Apart from the historical, there are other dynamics at play within modern Burkinabé society.  A majority Muslim country, Burkina Faso has a significant Christian minority, making up about 30% of the population. There are roughly 18 million Burkinabé, the vast majority of whom are under 30. Two thirds of these people live in rural communities and exist largely through subsistence farming.

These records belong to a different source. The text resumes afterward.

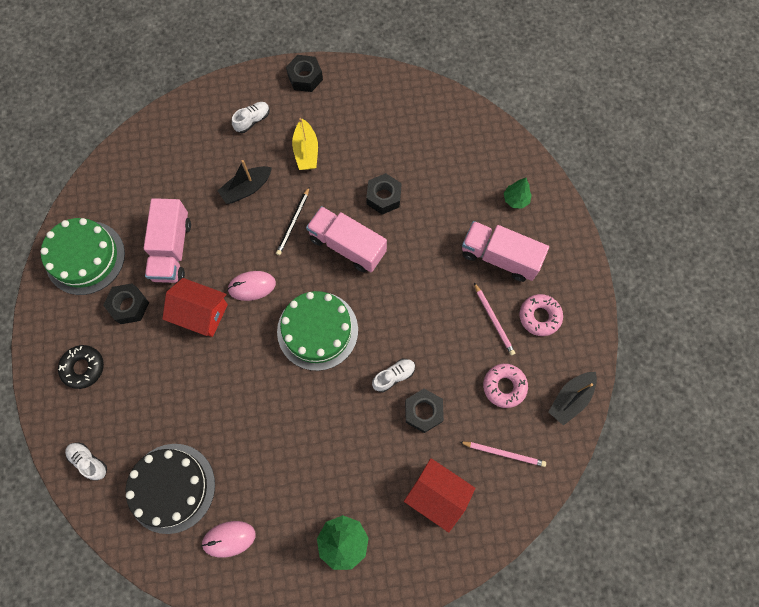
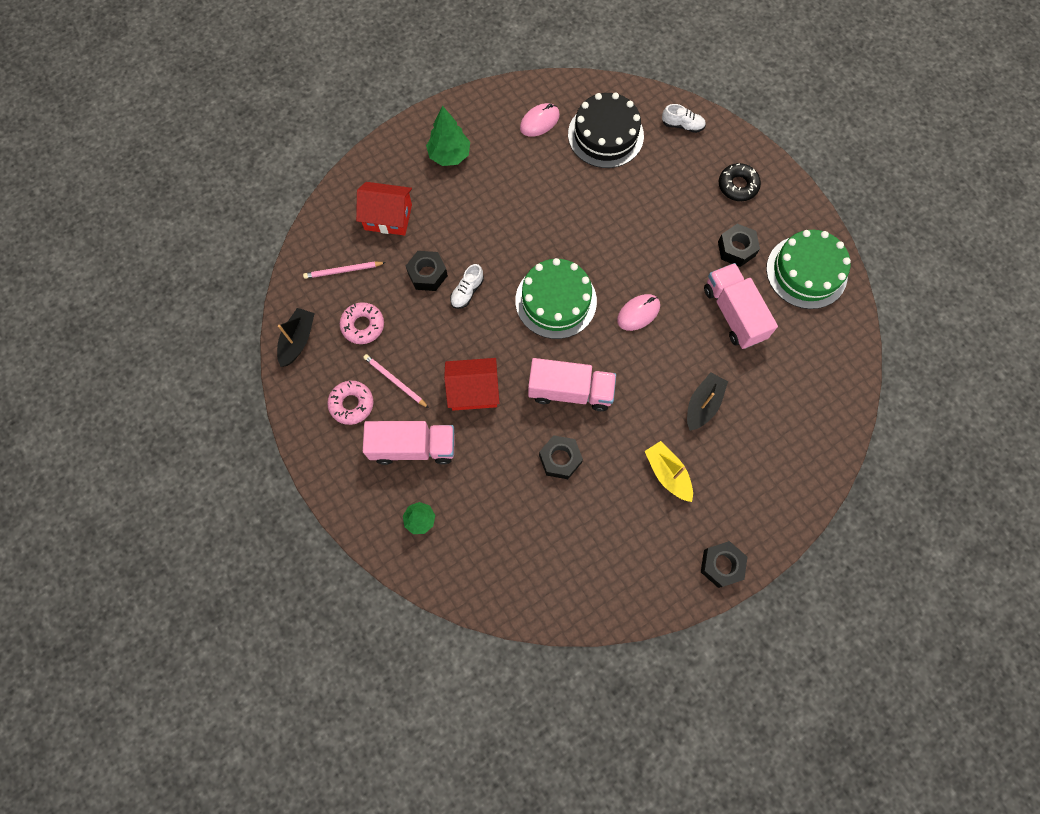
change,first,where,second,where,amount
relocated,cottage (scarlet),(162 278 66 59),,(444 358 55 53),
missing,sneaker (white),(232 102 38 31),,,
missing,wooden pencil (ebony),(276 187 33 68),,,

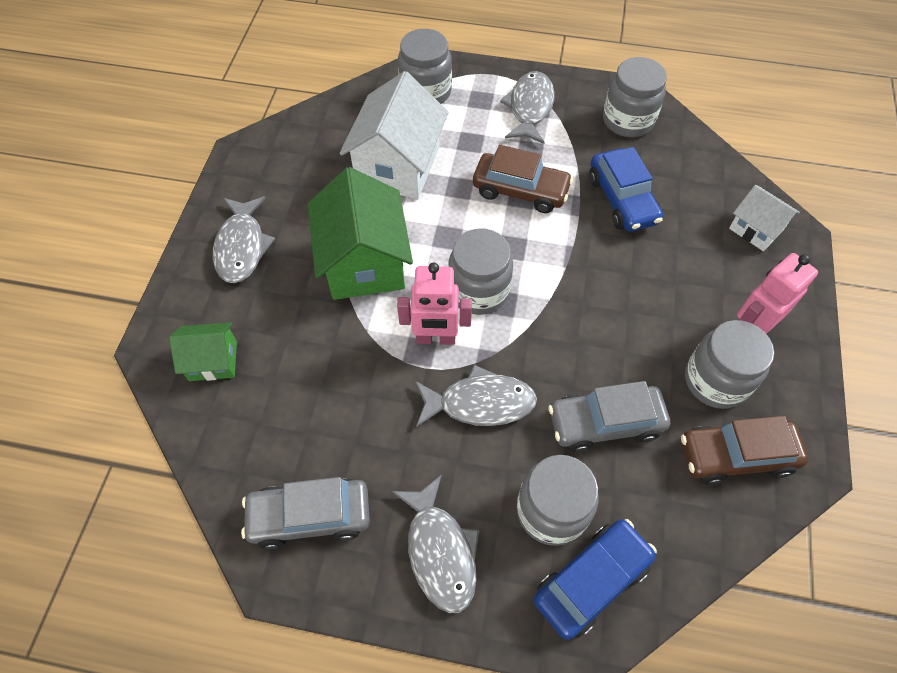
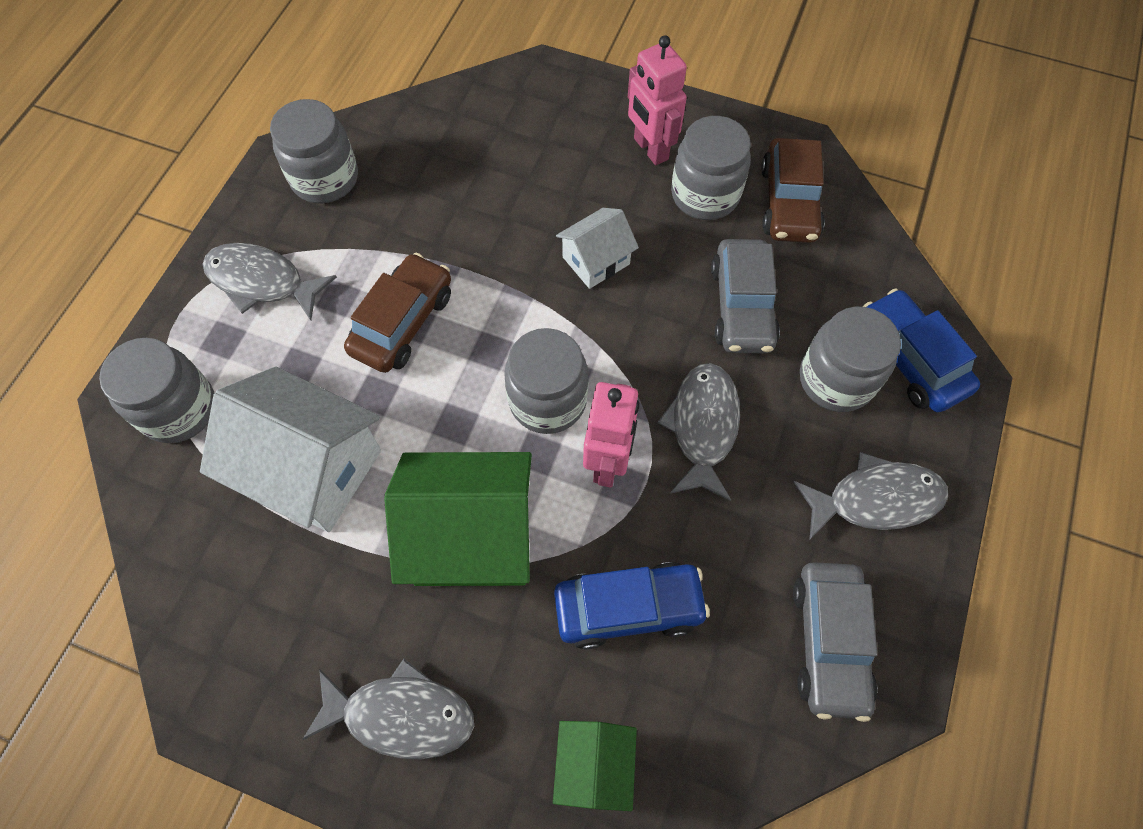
change,first,where,second,where,amount
relocated,car (blue),(589 147 74 85),,(554 562 156 87),
relocated,cottage (white),(729 185 71 66),,(556 208 83 81),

As has been seen the world over in recent decades the rise of Islamist terrorism, has had and is having a terrible effect on many aspects of life, especially in the north of the country near the border with Mali, where French troops along with local forces have tried, unsuccessfully, to root out Jihadis who use the treacherous conditions of the Sahara desert to evade detection and capture.  In May 2019, 20 masked gunmen attacked a church in the Christian village of Dablo in Northern Burkina executing the priest and 5 parishioners selected at random. And in the same month two French soldiers were killed rescuing four hostages from militants.

There were 158 terrorist attacks in the country in 2018 and as one can imagine, this had had a drastic effect on everyday life, especially schooling. In the three areas affected by an upsurge in violence in Burkina Faso, 1,111 out of 2,869 schools have closed in recent months. This has affected more than 150,000 children.

“When children miss out on school – especially in times of conflict – not only are they unable to learn the skills they need to build peaceful and prosperous communities; they also become vulnerable to horrific forms of exploitation including sexual abuse and forced recruitment into armed groups,”

–  Henrietta Fore, Executive Director of the UN children’s agency.

ACT is a Pathway to Hope

Charities and aid organisations have been intimidated in recent years and some have left but not ACT. With our partner, the charity, Child Hope (D’Abord des Enfant) we deliver education for impoverished children and business development for widows. It is the young, the new generations who will have to build up this nation and that simply can’t happen without a good education. Through the passion and hard work of people like Constantine (of Child Hope) himself an orphan, ACT has been able to develop a care and support system with; after school clubs, weekend tutoring and homework help. The children did very well achieving pass rates well above the national average and we now work across 14 districts. This system has been so successful we have supported hundreds of kids though school and given them opportunities to be children and have fun in spaces away from conflict and want.

And for Widows, our village MBA gives them support to plan, develop and implement business ideas either independently or in collaboration with others. This business skills training is broken down into the ‘five Ps’; Pricing, Product, Place, Packaging and Promotion.

Using this system we have enabled more than 300 women to start initiatives, which develop skills and make money. One of our success stories is Collette Ilboudou, who had the idea to start manufacturing clothes. With our support she was able to turn one loom and herself into a business of 12 looms and a team of workers.

Another positive consequence of helping people is that they in turn are likely to help others. This simple principle cannot be seen any more clearly than in the work of Jaques Tonde and the ACT Alumni Group. Jaques was a child we helped through school and he wanted to give something back so he setup a network of ACT graduates, whose mission is to raise money to help fund further ACT outreach work in Burkina Faso.  In 2018 the ACT Alumni Group of Burkina Faso collected 70,000CFA and donated it to ACT. So now our graduates are supporting the next generation who in turn will support the next. Burkina Faso is experiencing tough times at the moment but education and improved material conditions are essential if the country is to retain its reputation for tolerance. The work ACT does is an important example of what can and needs to be done.